Go line by line through the entries below and copy those containing the string "Right".

* [INPUT FOR THIS TASK]
=-=-=-=-=

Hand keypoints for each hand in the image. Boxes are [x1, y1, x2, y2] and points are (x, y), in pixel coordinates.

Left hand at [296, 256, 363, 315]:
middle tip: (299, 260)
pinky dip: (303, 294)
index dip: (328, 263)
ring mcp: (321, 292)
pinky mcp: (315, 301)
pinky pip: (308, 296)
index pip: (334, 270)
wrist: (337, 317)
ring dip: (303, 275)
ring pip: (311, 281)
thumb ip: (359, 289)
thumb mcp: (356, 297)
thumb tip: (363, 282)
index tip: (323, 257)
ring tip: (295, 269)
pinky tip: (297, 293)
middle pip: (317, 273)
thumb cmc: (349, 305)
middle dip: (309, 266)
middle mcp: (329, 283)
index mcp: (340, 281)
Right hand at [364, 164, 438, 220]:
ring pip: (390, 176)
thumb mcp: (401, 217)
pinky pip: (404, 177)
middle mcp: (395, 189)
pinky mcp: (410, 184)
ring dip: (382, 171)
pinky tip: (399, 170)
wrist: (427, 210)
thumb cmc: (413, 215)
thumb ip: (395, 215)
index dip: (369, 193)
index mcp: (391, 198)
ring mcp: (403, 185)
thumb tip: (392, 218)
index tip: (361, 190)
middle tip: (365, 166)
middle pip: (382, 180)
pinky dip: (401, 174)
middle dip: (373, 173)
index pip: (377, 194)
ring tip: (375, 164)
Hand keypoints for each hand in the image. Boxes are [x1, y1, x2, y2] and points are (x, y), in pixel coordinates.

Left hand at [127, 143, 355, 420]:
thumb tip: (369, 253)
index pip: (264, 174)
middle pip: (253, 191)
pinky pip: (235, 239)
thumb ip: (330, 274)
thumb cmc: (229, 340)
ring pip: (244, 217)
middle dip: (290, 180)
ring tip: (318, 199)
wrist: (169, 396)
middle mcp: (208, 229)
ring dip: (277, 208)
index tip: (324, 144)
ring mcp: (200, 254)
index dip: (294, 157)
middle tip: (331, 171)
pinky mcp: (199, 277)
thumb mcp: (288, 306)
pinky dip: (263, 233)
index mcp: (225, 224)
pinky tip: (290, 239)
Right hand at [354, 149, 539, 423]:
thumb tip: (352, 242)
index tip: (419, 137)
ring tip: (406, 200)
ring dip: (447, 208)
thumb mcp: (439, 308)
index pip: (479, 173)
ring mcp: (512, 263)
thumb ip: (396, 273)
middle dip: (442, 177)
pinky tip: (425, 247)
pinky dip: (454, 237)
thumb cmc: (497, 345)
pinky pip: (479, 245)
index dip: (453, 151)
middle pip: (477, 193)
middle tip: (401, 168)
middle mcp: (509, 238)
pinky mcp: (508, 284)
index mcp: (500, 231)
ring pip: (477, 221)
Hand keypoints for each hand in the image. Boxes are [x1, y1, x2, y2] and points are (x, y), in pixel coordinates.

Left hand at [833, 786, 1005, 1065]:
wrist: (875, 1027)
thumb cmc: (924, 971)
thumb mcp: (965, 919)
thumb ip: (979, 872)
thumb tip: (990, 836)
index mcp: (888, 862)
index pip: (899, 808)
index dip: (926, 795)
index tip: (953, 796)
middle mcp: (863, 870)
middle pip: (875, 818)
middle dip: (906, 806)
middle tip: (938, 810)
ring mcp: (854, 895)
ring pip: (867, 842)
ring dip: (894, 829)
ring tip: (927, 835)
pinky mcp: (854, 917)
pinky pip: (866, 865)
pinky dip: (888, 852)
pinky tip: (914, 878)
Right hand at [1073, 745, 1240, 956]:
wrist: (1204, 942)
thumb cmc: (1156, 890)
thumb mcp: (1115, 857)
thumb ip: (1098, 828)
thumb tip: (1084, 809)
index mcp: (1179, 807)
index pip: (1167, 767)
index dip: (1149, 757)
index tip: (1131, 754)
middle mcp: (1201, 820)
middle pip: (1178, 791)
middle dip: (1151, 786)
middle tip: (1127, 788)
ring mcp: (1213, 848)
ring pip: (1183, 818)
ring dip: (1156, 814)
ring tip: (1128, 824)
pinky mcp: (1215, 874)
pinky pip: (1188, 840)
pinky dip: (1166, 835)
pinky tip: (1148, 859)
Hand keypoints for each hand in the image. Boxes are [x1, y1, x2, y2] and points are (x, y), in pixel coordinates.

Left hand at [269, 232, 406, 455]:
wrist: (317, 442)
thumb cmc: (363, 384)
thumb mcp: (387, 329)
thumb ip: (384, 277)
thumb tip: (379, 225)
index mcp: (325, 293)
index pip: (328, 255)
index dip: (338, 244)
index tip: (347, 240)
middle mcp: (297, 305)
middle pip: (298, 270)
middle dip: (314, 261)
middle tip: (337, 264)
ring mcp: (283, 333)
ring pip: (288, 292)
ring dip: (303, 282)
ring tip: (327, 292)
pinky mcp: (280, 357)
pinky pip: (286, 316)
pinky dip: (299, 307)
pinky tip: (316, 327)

=-=-=-=-=

* [WRITTEN ANSWER]
Right hand at [364, 164, 438, 220]:
Right hand at [354, 149, 539, 423]:
Right hand at [1073, 745, 1240, 956]:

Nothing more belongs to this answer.